Tibet: A History
- Author: Sam Van Schaik
- Language: English
- Subject: History
- Genre: Nonfiction
- Published: 2011
- Publisher: Yale University Press
- Publication place: United States
- Media type: Hardcover
- Pages: 324
- ISBN: 978-0300154047
- OCLC: 730011153

= Tibet: A History =

2011 book by Sam Van Schaik

Tibet: A History is a nonfiction book by Sam Van Schaik.

== Background ==
The book provides an encyclopedic view on Tibetan history from the seventh century to the present, i.e., 2011.

== Reception ==
Writing for the Economic and Political Weekly, Abanti Bhattacharya of the University of Delhi writes, "[The Book] stands out from the rest of the genre on Tibet’s history not simply because it makes an attempt to look at the status of Tibet as many other studies do, but because it essentially narrates the story of Tibet as it is."

In a review for The Journal of Asian Studies, Brenton Sullivan writes, "[The author] deftly addresses the early centuries of Tibetan history. While the traditional narrative provides his chronological and topological framework, he adds details unknown to many normative histories and challenges simplistic presentations of the traditional narrative."

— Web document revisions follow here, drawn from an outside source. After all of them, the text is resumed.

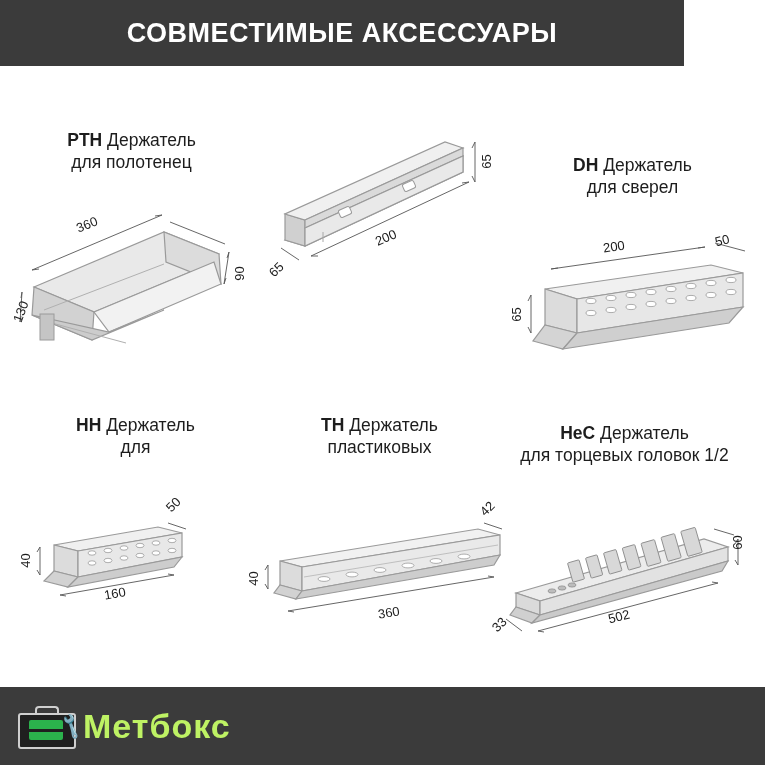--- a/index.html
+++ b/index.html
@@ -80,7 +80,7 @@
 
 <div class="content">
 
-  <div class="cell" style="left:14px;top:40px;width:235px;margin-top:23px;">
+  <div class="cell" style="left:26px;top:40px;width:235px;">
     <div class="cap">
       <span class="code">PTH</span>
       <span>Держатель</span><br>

Writing for the Bulletin of the School of Oriental & African Studies, Nathan Hill suggests that the book, "covers its subject at a level of detail appropriate for an undergraduate survey course, incorporating the latest research and the author’s owninsights at every step. The lack of information on the decline of the Pagmodru or on the nineteenth century in Central Tibet is disappointing, but warranted by the paucity of research in these areas."